Polymorph-Dependent Multicolor-Switchable Mechanofluorochromism of 1‑(9-Anthryl)vinyl-3-(3-pyridyl)vinylbenzene: Molecular Conformation versus Intermolecular Interaction

The mechanism of most mechanofluorochromic (MFC) materials is related to a noncovalent change in aggregate packing. It is still a challenge to clarify the respective effects of molecular conformation and intermolecular interaction on the MFC performance. Herein, a new (9-anthryl)­vinyl derivative APYB with a polymorph-dependent multicolor-switchable MFC property is reported. APYB has only one torsion unit in the molecule configuration and could form four different crystal phases (APYB-a, APYB-b, APYB-c, and APYB-d). Furthermore, all polymorphs are MFC-active. Therefore, it provides a rare and direct case to correlate the aggregate packing with MFC performance. The solid-state emission could be finely tuned from 465 to 500 nm by virtue of polymorphism. Crystal structure analyses and optical studies reveal that an increasing twist angle could result in a blue shift in the fluorescence spectrum and a high-contrast MFC performance.

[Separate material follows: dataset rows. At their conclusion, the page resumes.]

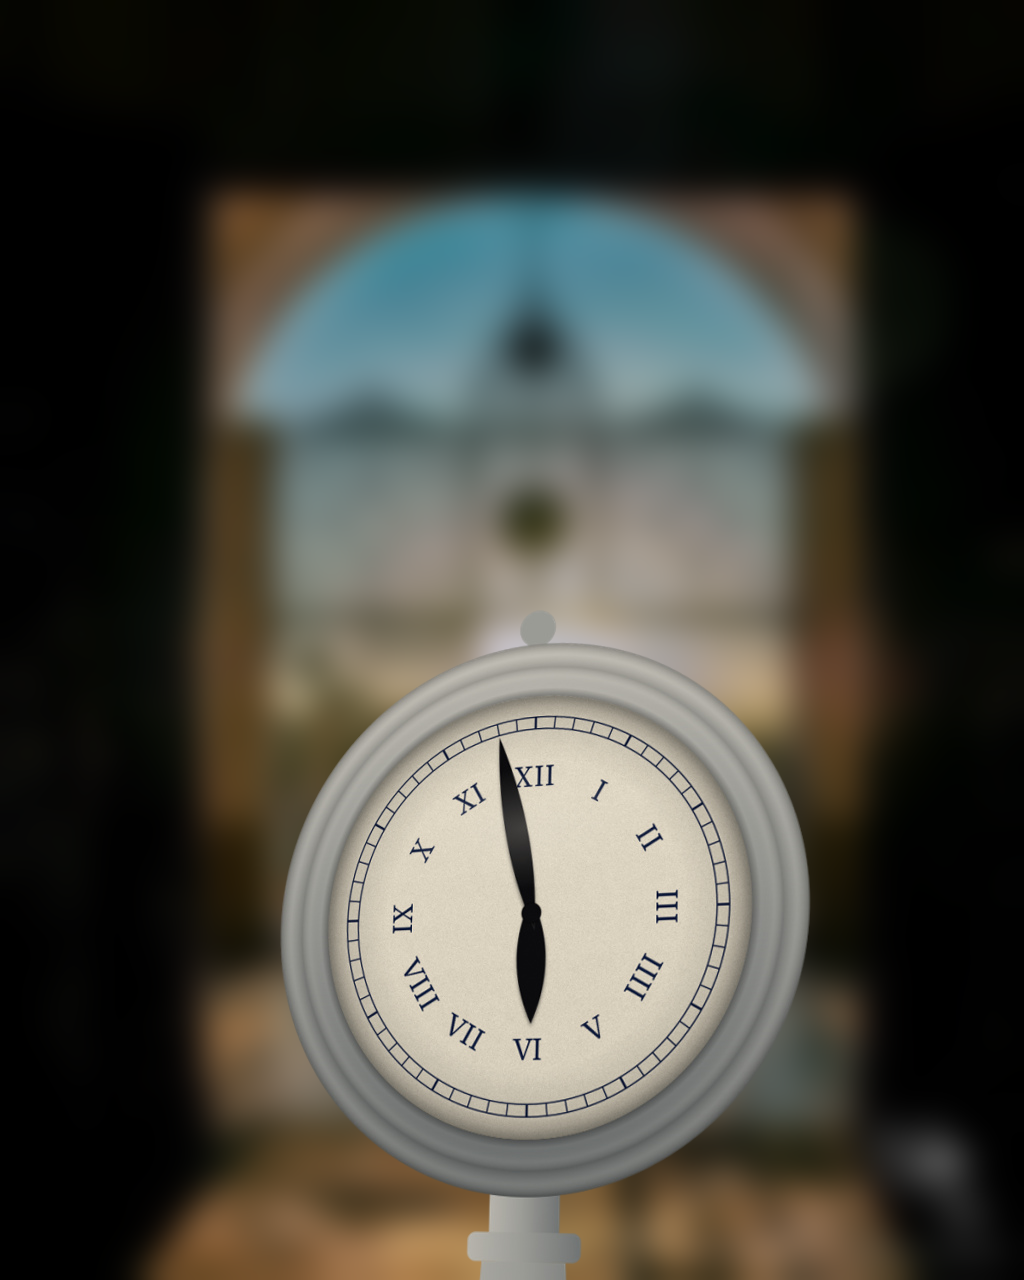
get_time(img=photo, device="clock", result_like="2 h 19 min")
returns 5 h 58 min
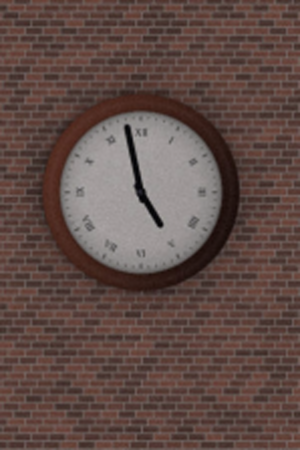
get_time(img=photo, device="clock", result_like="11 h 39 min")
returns 4 h 58 min
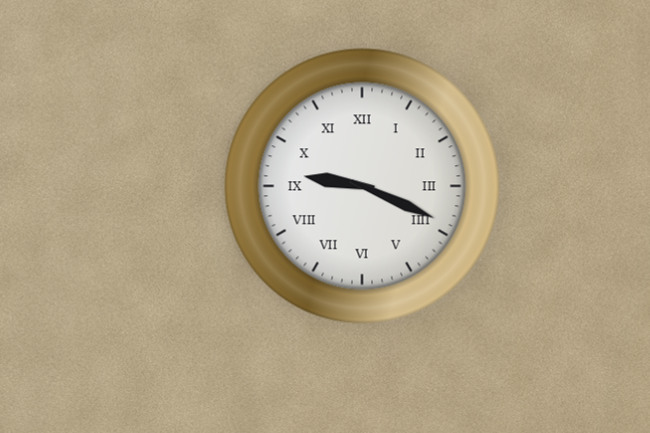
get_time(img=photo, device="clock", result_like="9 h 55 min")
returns 9 h 19 min
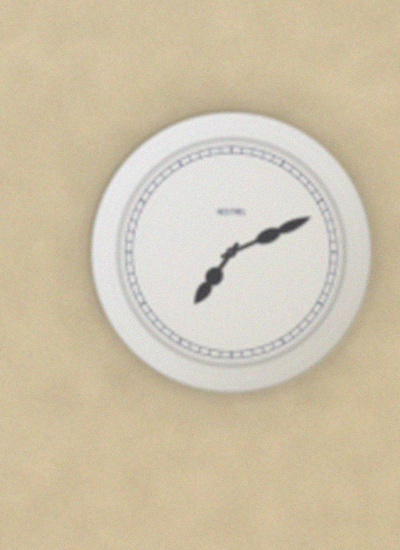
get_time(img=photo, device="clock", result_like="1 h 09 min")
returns 7 h 11 min
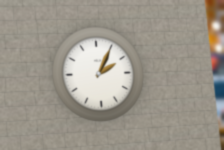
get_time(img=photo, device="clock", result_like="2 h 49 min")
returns 2 h 05 min
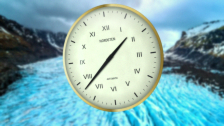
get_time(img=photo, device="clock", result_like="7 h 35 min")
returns 1 h 38 min
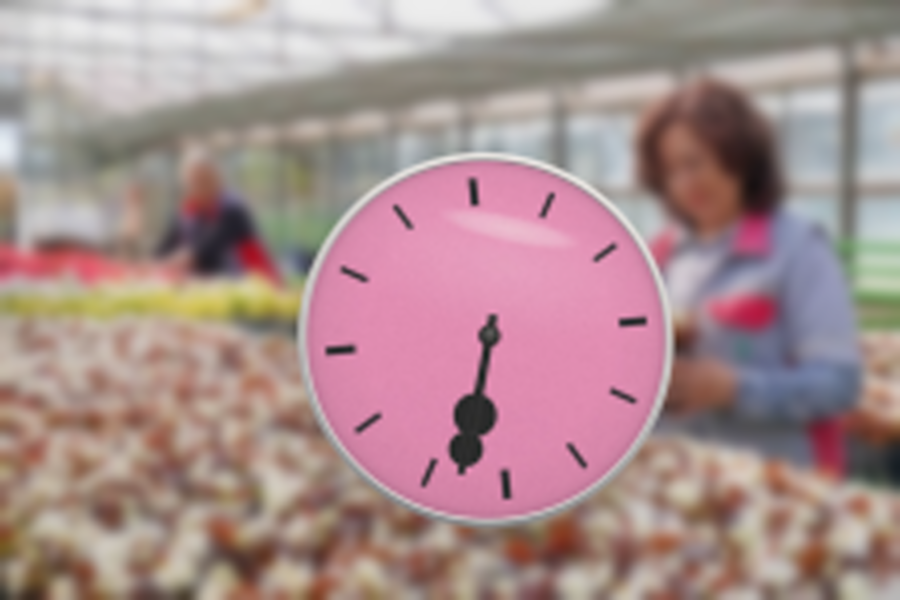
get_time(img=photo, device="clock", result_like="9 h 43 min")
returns 6 h 33 min
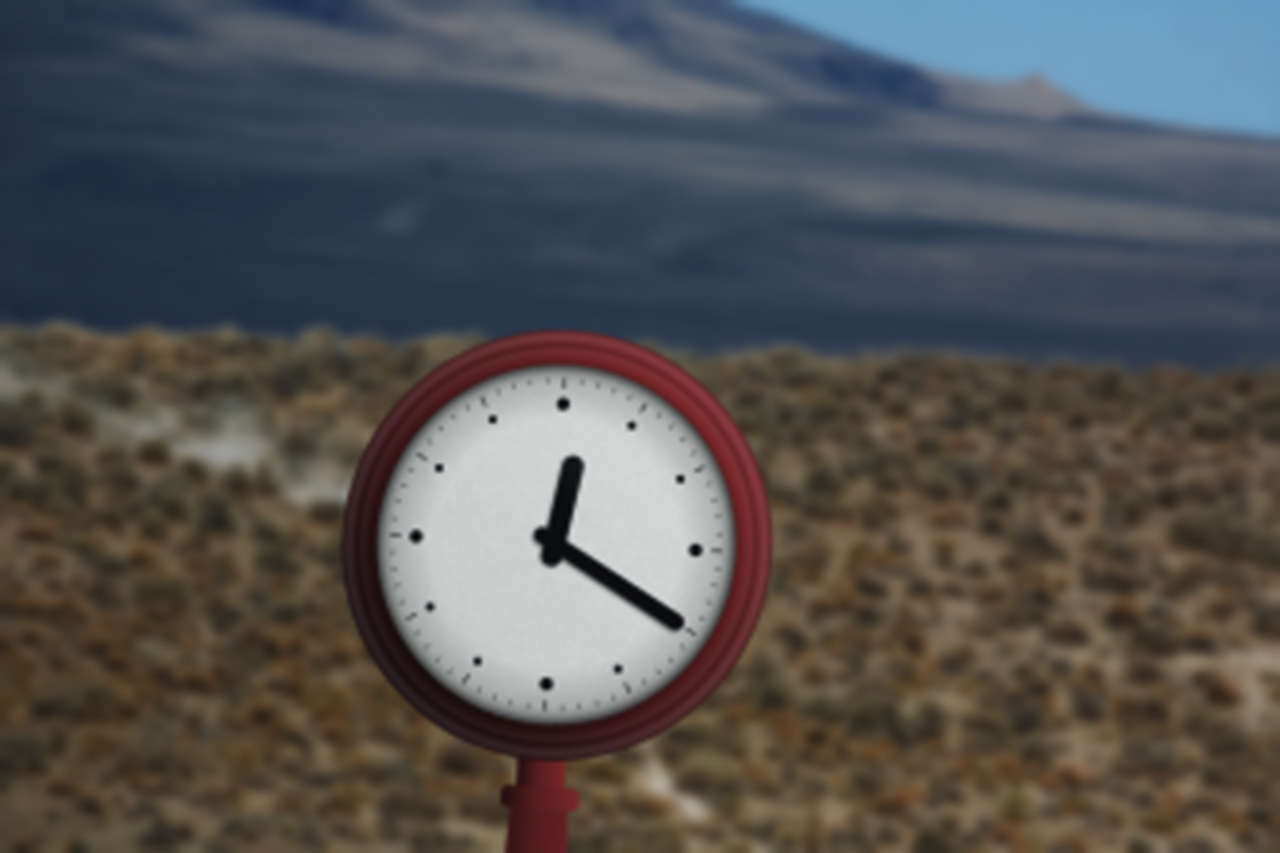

In contrast, strong intermolecular interactions could lead to high emission efficiency and amorphization difficulty during the mechanical grinding. A tricolor-switchable MFC phenomenon was observed for APYB-a, while both APYB-b and APYB-d display a reversible bicolor-changing MFC behavior. As for APYB-c, mechanical grinding only causes a minor change in the emission spectrum. However, two competitive reverse transformation routes were found when treating the ground sample with organic solvent vapor. XRD analyses show that the MFC mechanism for APYB-a, APYB-c, and APYB-d is a crystal-to-amorphous transformation, while only partial amorphization was observed in the MFC behavior of APYB-b. The acidochromism effects of APYB-a and APYB-b were also investigated. They also display multicolor changes due to the polymorphic nature of APYB. Interestingly, in the deprotonation process, NH3 vapor could induce a different transformation route and color change from NEt3.